What the exercise asks: If a line holds an image, leave the image out; write out everything else in the records exactly.

______________________________

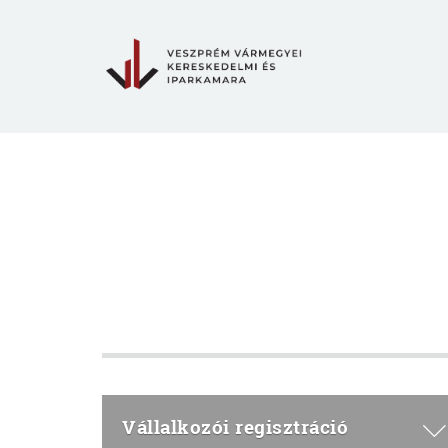
Vállalkozói regisztráció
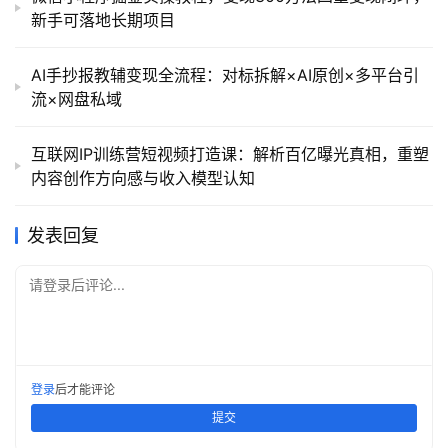
新手可落地长期项目
AI手抄报教辅变现全流程：对标拆解×AI原创×多平台引
流×网盘私域
互联网IP训练营短视频打造课：解析百亿曝光真相，重塑
内容创作方向感与收入模型认知
发表回复
请登录后评论...
登录
后才能评论
提交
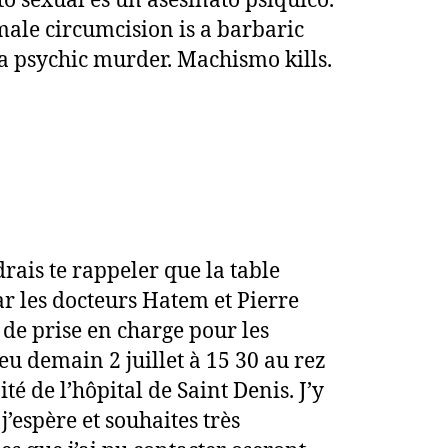
o sexual es un asesinato psíquico.
ale circumcision is a barbaric
 a psychic murder. Machismo kills.
rais te rappeler que la table
ar les docteurs Hatem et Pierre
 de prise en charge pour les
eu demain 2 juillet à 15 30 au rez
té de l’hôpital de Saint Denis. J’y
 j’espère et souhaites très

______________________________

Exercise result:
Vállalkozói regisztráció
新手可落地长期项目
AI手抄报教辅变现全流程：对标拆解×AI原创×多平台引
流×网盘私域
互联网IP训练营短视频打造课：解析百亿曝光真相，重塑
内容创作方向感与收入模型认知
发表回复
请登录后评论...
登录
后才能评论
提交
o sexual es un asesinato psíquico.
ale circumcision is a barbaric
 a psychic murder. Machismo kills.
rais te rappeler que la table
ar les docteurs Hatem et Pierre
 de prise en charge pour les
eu demain 2 juillet à 15 30 au rez
té de l’hôpital de Saint Denis. J’y
 j’espère et souhaites très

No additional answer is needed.